**Written problem:**
Swap "Thursday" for "Friday" in everything from the start of the material down to the line containing "5:30 PM, halfway", and give those lines back with nothing else changed.
************
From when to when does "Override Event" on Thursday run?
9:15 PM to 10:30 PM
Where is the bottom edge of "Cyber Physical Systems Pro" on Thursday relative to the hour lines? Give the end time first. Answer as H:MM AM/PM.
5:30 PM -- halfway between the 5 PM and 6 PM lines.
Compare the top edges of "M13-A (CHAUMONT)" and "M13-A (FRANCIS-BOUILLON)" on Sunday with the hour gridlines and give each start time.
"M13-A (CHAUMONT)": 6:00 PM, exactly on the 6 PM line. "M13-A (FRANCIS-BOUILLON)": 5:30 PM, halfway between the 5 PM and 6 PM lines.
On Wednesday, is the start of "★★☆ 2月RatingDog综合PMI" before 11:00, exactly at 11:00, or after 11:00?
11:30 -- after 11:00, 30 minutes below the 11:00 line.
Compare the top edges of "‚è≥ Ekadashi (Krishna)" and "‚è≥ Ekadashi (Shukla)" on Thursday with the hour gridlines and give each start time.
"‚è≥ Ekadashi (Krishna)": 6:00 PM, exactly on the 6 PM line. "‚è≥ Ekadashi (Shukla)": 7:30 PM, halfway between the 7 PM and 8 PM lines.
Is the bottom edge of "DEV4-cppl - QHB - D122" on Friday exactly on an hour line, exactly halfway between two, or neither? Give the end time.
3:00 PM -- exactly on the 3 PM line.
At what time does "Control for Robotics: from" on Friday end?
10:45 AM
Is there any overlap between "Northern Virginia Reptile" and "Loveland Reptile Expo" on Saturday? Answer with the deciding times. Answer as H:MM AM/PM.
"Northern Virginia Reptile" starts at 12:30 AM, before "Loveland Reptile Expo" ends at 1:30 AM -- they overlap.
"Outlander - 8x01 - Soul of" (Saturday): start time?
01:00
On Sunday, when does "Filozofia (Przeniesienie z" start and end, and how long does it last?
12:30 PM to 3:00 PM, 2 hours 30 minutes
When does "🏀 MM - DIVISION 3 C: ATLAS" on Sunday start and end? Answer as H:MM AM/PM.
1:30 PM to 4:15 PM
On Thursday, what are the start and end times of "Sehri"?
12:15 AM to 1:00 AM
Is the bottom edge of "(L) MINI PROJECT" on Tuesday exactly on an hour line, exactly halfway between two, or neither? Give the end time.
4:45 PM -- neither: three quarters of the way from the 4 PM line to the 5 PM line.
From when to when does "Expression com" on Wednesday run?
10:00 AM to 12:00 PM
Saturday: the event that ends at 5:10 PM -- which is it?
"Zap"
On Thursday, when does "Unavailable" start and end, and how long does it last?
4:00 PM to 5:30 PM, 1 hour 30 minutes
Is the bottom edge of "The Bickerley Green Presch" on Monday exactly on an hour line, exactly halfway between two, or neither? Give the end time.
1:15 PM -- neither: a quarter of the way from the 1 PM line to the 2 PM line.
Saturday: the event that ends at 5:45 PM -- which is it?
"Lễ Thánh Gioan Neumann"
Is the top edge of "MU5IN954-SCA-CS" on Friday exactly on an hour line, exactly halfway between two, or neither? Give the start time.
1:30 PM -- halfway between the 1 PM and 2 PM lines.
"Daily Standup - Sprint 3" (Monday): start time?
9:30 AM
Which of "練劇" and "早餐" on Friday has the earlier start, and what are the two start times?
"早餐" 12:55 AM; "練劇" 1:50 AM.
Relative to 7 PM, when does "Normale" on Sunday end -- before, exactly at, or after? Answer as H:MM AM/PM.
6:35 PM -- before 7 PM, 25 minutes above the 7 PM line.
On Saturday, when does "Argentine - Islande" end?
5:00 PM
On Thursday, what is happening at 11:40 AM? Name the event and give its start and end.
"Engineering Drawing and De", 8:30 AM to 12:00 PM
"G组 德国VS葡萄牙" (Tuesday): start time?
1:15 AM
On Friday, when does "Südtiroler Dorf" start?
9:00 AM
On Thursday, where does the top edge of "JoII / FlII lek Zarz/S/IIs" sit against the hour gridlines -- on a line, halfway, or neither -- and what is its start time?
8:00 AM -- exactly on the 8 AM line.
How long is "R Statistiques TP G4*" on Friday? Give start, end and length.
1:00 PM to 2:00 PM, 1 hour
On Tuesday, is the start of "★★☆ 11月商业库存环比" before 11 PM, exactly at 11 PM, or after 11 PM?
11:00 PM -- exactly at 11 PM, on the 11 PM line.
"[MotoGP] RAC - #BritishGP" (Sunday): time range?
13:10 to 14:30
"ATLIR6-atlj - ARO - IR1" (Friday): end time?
************
**Solution to this exercise:**
From when to when does "Override Event" on Friday run?
9:15 PM to 10:30 PM
Where is the bottom edge of "Cyber Physical Systems Pro" on Friday relative to the hour lines? Give the end time first. Answer as H:MM AM/PM.
5:30 PM -- halfway between the 5 PM and 6 PM lines.
Compare the top edges of "M13-A (CHAUMONT)" and "M13-A (FRANCIS-BOUILLON)" on Sunday with the hour gridlines and give each start time.
"M13-A (CHAUMONT)": 6:00 PM, exactly on the 6 PM line. "M13-A (FRANCIS-BOUILLON)": 5:30 PM, halfway between the 5 PM and 6 PM lines.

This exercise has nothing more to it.